- _What the exercise asks_
Set down the passage of the Navalny article verbatim, starting with "Volkov warned Navalny's" and going on through "they previously assessed.".

- _Text segment_
---

Navalny's top aide told the Guardian that Ukraine shows Putin is crazier than they thought.
Putin "doesn't care about sanctions, about international reaction," Leonid Volkov said.
Volkov warned Navalny's survival could depend on whether Putin sees him as a bargaining chip.
Alexey Navalny's survival is at risk, according to the imprisoned Kremlin critic's top aide, who warns that Russian President Vladimir Putin is crazier than they previously assessed.
Before Russia invaded Ukraine, Navalny's team believed Putin would not want to risk seeing the opposition leader die in prison because the world was watching closely and the Kremlin would be blamed. But Navalny's top aide, Leonid Volkov, told the Guardian that Putin's handling of the Ukraine war has changed their view of the Russian leader.
"Our assessment of how crazy Putin actually is was wrong," Volkov said, emphasizing that the Russian leader "doesn't care about sanctions, about international reaction."
The war in Ukraine has largely made Putin an international pariah, while isolating Russia both economically and politically. Countries across the world have condemned Russia's unprovoked invasion, which has seen Russia slapped with unprecedented sanctions. And despite the fact the war has also not gone well for Russia, which has suffered astonishing casualties over the course of the conflict, Putin has shown no signs of giving up on his goal of subjugating Ukraine.
But if Putin ever turns to negotiations to end the war, Volkov is hopeful that Navalny could be seen as a bargaining chip.

---

Dataset entries:
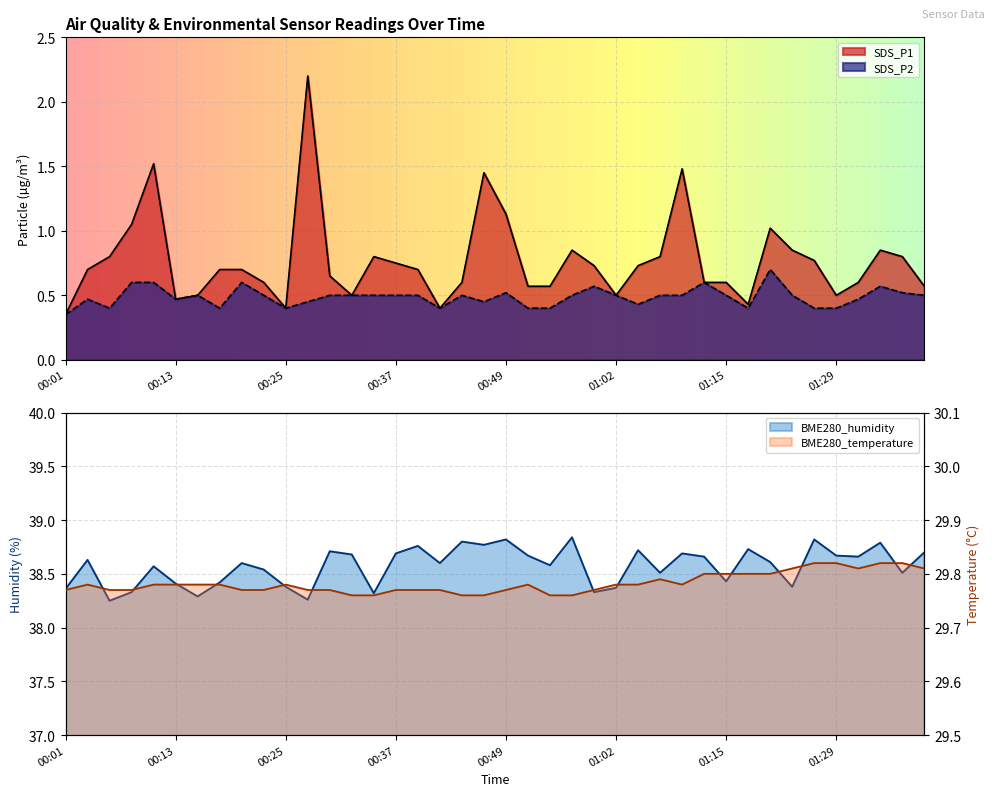

Reading left to right, what are all the values shown in this chart?

SDS_P1: 00:01=0.3	00:03=0.7	00:06=0.8	00:08=1.1	00:11=1.5	00:13=0.5	00:15=0.5	00:18=0.7	00:20=0.7	00:23=0.6	00:25=0.4	00:28=2.2	00:30=0.7	00:32=0.5	00:35=0.8	00:37=0.8	00:40=0.7	00:42=0.4	00:45=0.6	00:47=1.4	00:49=1.1	00:52=0.6	00:54=0.6	00:57=0.8	00:59=0.7	01:02=0.5	01:04=0.7	01:07=0.8	01:10=1.5	01:13=0.6	01:15=0.6	01:18=0.4	01:21=1.0	01:23=0.8	01:26=0.8	01:29=0.5	01:31=0.6	01:33=0.8	01:36=0.8	01:38=0.6
SDS_P2: 00:01=0.3	00:03=0.5	00:06=0.4	00:08=0.6	00:11=0.6	00:13=0.5	00:15=0.5	00:18=0.4	00:20=0.6	00:23=0.5	00:25=0.4	00:28=0.5	00:30=0.5	00:32=0.5	00:35=0.5	00:37=0.5	00:40=0.5	00:42=0.4	00:45=0.5	00:47=0.5	00:49=0.5	00:52=0.4	00:54=0.4	00:57=0.5	00:59=0.6	01:02=0.5	01:04=0.4	01:07=0.5	01:10=0.5	01:13=0.6	01:15=0.5	01:18=0.4	01:21=0.7	01:23=0.5	01:26=0.4	01:29=0.4	01:31=0.5	01:33=0.6	01:36=0.5	01:38=0.5
BME280_humidity: 00:01=38.4	00:03=38.6	00:06=38.2	00:08=38.3	00:11=38.6	00:13=38.4	00:15=38.3	00:18=38.4	00:20=38.6	00:23=38.5	00:25=38.4	00:28=38.3	00:30=38.7	00:32=38.7	00:35=38.3	00:37=38.7	00:40=38.8	00:42=38.6	00:45=38.8	00:47=38.8	00:49=38.8	00:52=38.7	00:54=38.6	00:57=38.8	00:59=38.3	01:02=38.4	01:04=38.7	01:07=38.5	01:10=38.7	01:13=38.7	01:15=38.4	01:18=38.7	01:21=38.6	01:23=38.4	01:26=38.8	01:29=38.7	01:31=38.7	01:33=38.8	01:36=38.5	01:38=38.7
BME280_temperature: 00:01=29.8	00:03=29.8	00:06=29.8	00:08=29.8	00:11=29.8	00:13=29.8	00:15=29.8	00:18=29.8	00:20=29.8	00:23=29.8	00:25=29.8	00:28=29.8	00:30=29.8	00:32=29.8	00:35=29.8	00:37=29.8	00:40=29.8	00:42=29.8	00:45=29.8	00:47=29.8	00:49=29.8	00:52=29.8	00:54=29.8	00:57=29.8	00:59=29.8	01:02=29.8	01:04=29.8	01:07=29.8	01:10=29.8	01:13=29.8	01:15=29.8	01:18=29.8	01:21=29.8	01:23=29.8	01:26=29.8	01:29=29.8	01:31=29.8	01:33=29.8	01:36=29.8	01:38=29.8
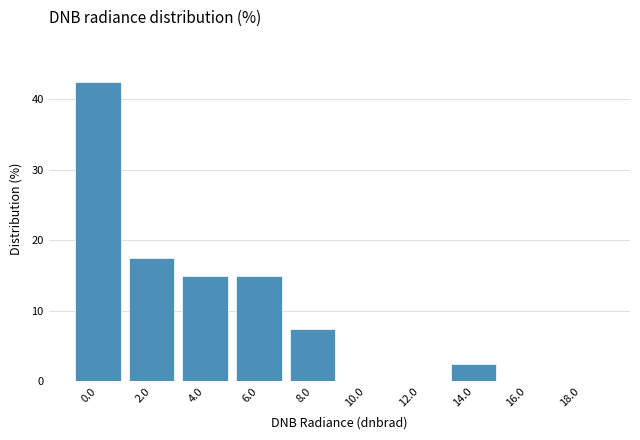

Reading left to right, transcribe all the data shown in this chart.

0.0=42.5	2.0=17.5	4.0=15.0	6.0=15.0	8.0=7.5	10.0=0.0	12.0=0.0	14.0=2.5	16.0=0.0	18.0=0.0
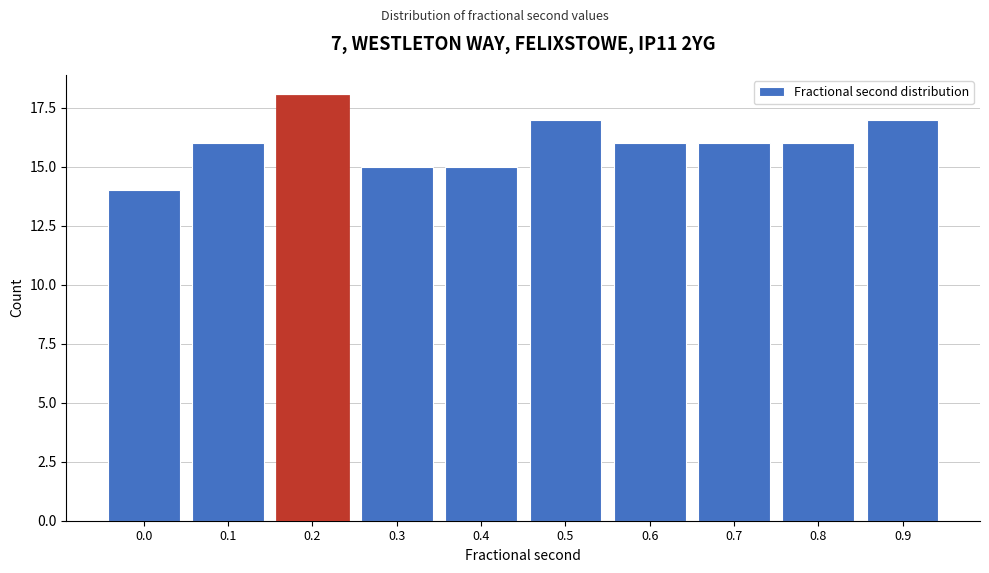

Reading left to right, transcribe all the data shown in this chart.

14	16	18	15	15	17	16	16	16	17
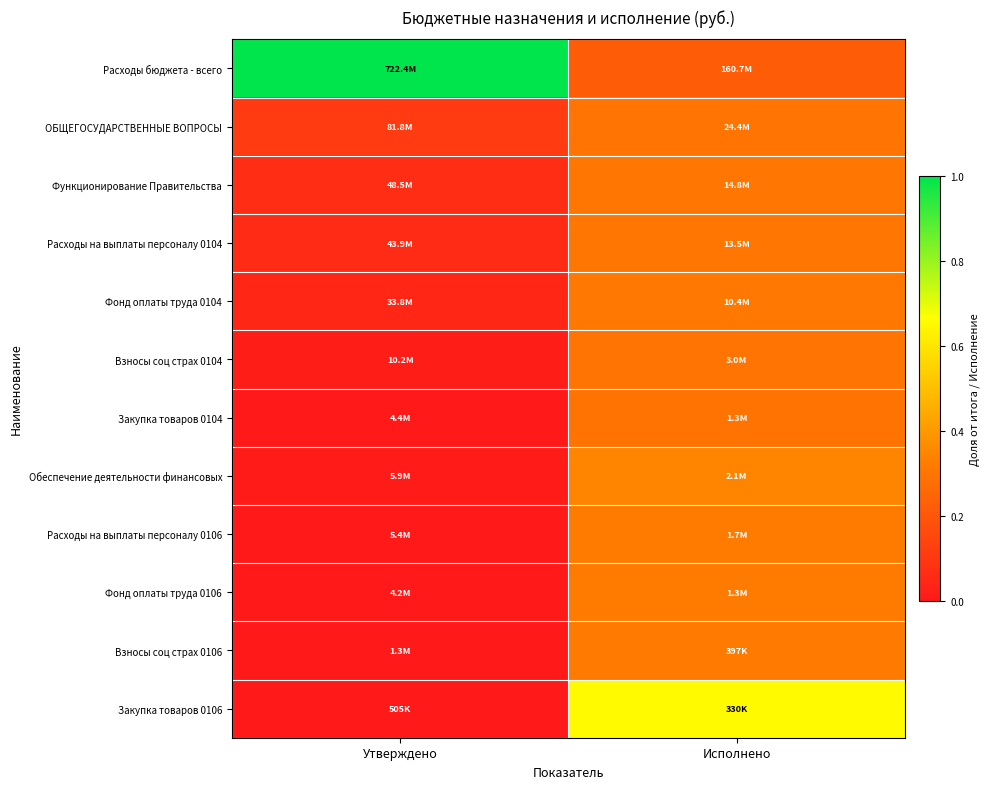

At how many categories does at least one series exceed 0?

2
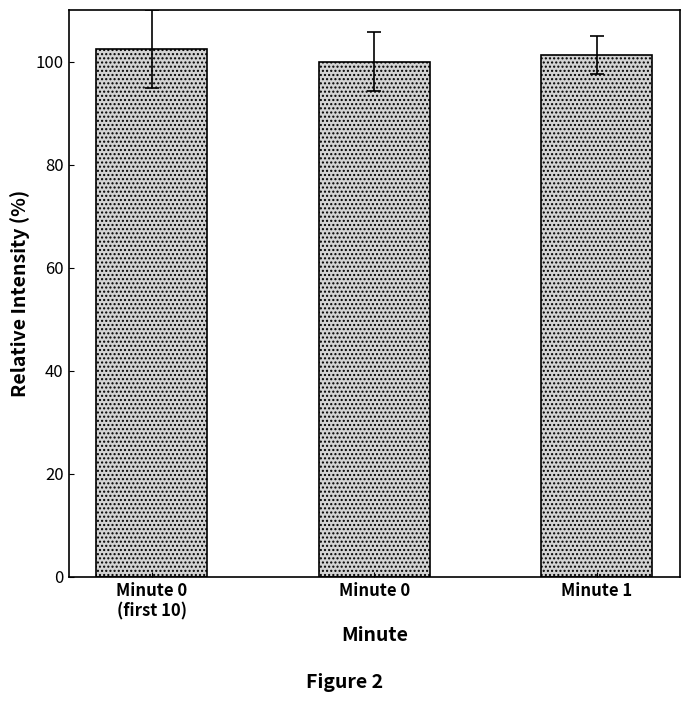

Reading left to right, transcribe all the data shown in this chart.

102.4	100.0	101.3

---

- _Solution for this exercise_
Volkov warned Navalny's survival could depend on whether Putin sees him as a bargaining chip.
Alexey Navalny's survival is at risk, according to the imprisoned Kremlin critic's top aide, who warns that Russian President Vladimir Putin is crazier than they previously assessed.